Quite a few people here are using the internet now. It used to be that the only connection was through the phone line. The slow speed of that connection made it difficult for some people to get much out of it and, unless you got a second line, it tied up the phone. That all changed two years ago when we got the new tower and “always on” wireless radio link.

Never say “always”. I’m sitting here writing this while waiting for the connection to come back up. It’s been over two hours now. For the last six months it’s been going off for short periods of time almost every day. Often for over an hour. This problem started around last september and, until last week, was getting steadily worse.

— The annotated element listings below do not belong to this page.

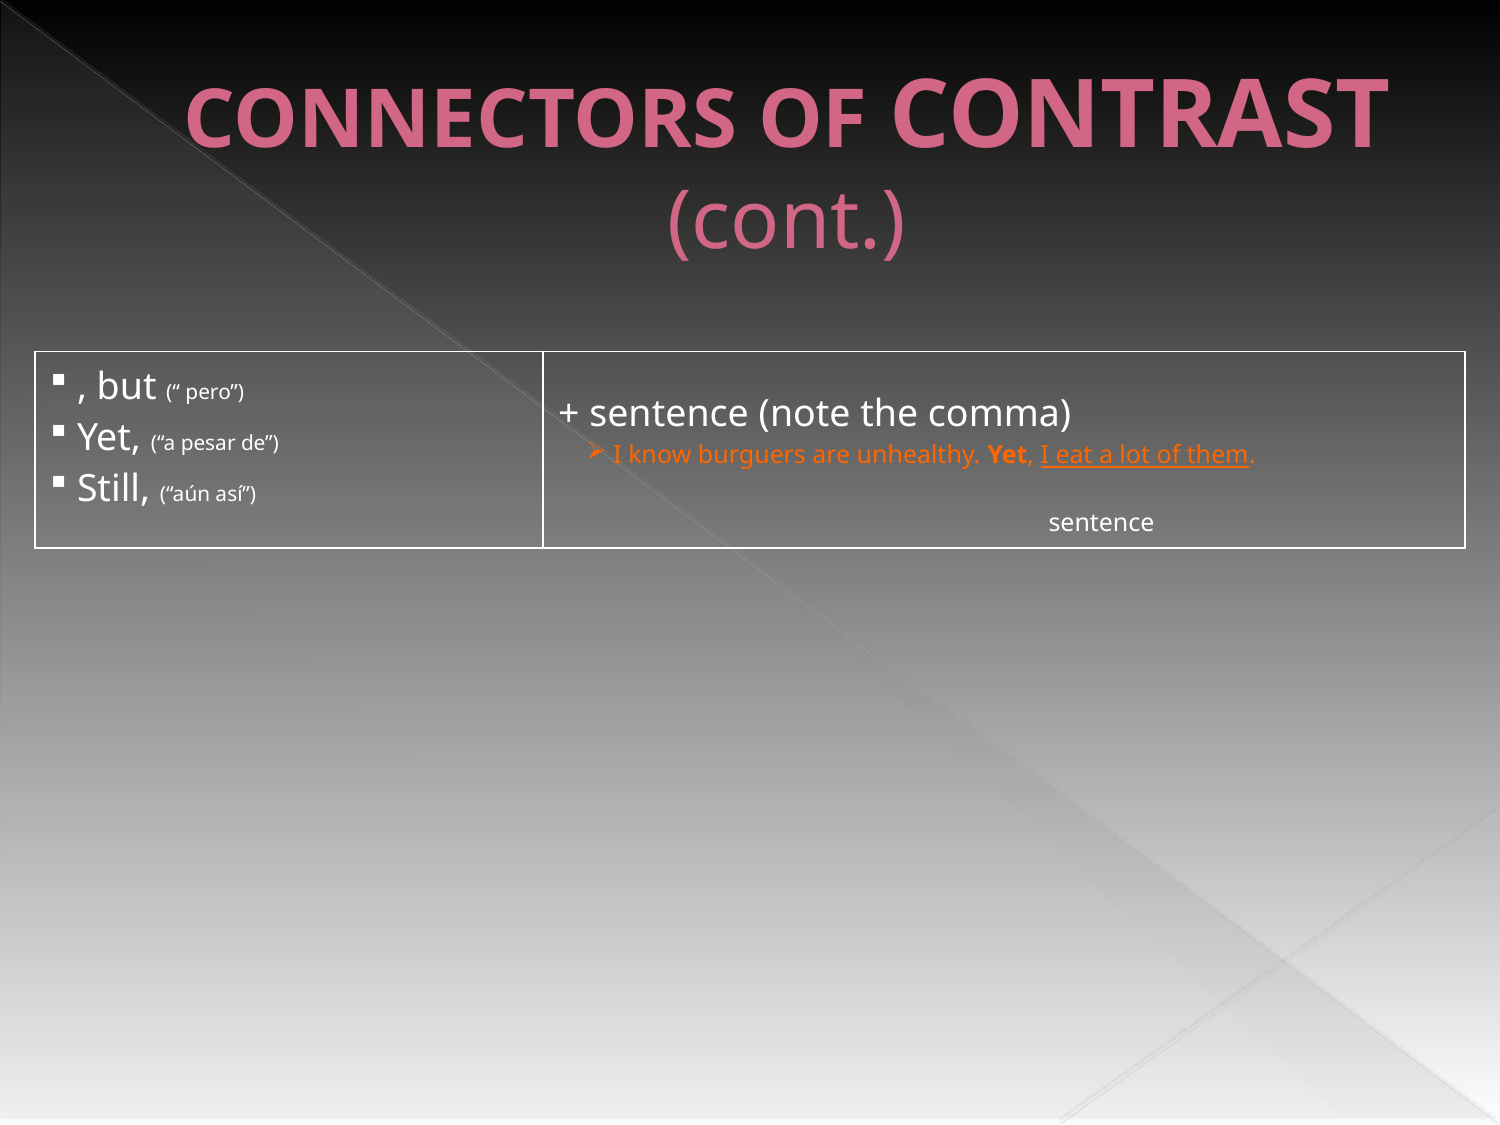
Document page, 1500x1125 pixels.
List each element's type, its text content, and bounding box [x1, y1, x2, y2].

table_header + sentence (note the comma) I know burguers are unhealthy. Yet, I eat a lot of them. sentence [544, 352, 1464, 547]
title CONNECTORS OF CONTRAST (cont.) [75, 43, 1425, 274]
table_header , but (“ pero”) Yet, (“a pesar de”) Still, (“aún así”) [36, 352, 542, 547]
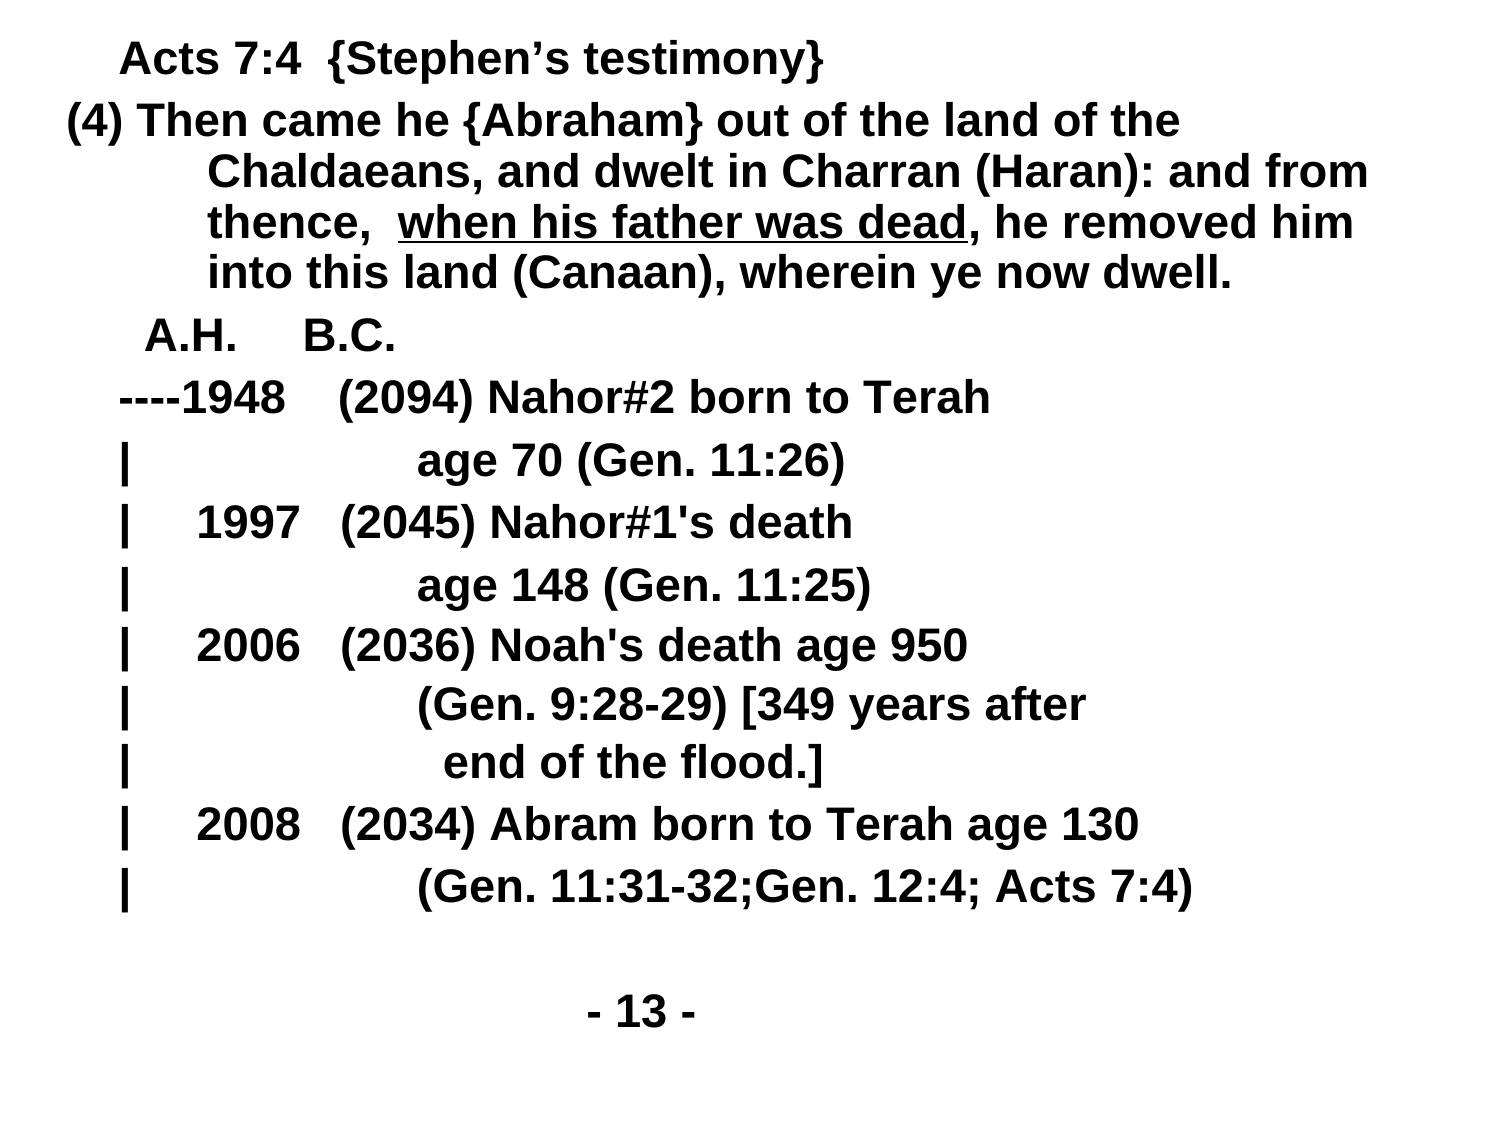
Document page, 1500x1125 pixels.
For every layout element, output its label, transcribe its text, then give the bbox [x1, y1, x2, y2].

list Acts 7:4 {Stephen’s testimony} Then came he {Abraham} out of the land of the Chaldaeans, and dwelt in Charran (Haran): and from thence, when his father was dead, he removed him into this land (Canaan), wherein ye now dwell. A.H. B.C. ----1948 (2094) Nahor#2 born to Terah | age 70 (Gen. 11:26) | 1997 (2045) Nahor#1's death | age 148 (Gen. 11:25) | 2006 (2036) Noah's death age 950 | (Gen. 9:28-29) [349 years after | end of the flood.] | 2008 (2034) Abram born to Terah age 130 | (Gen. 11:31-32;Gen. 12:4; Acts 7:4) - 13 - [50, 26, 1401, 1097]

At the moment I don’t need to do any banking, or shop online, nor anything else too important, so it’s not a big deal. It’s just really annoying. What, however, would happen if I was in the middle of filing my income tax? What if I had just entered a credit card number and the transaction was now in limbo? One would wonder if the software on the other end would deal properly with that. Worse, would this situation pose a security risk?

I asked the people at Nethop these questions, and the simple answer is – no. The reason given is that when you lose your connection to the server (that’s the computer at the other end), it quickly terminates the transaction. I also asked them what was happening with the constant drops in service. Apparently they had one machine which was failing and then eventually died. It was quickly replaced. All last week appeared to be problem free. Now here we are – back offline again. It looks like server down time is a fact of life and “always on” is really just a myth.

Despite some places in the world having much faster and reliable connections than what is generally available in Canada, and certainly in Coalmont, we are not that badly off. Of course Scandinavians just laugh at us, but talking to other people on the net, I see that there are many places in the US which are still on dialup. Certainly, Canadians are not the only ones who experience constant service interruptions and generally slow connections.

On the African continent even dialup is a luxury, so perhaps we shouldn’t complain, but we’re not as advanced as the statistics would show. In Canada most connections are, so called, broadband. The catch is that the Canadian definition of broadband is much slower than the definition in other countries. It makes us look good. Still, 1.5Mbps is pretty useful and I, for one, am quite happy with that. At that speed it theoretically takes less than 2 milliseconds to upload this story – but not “always”.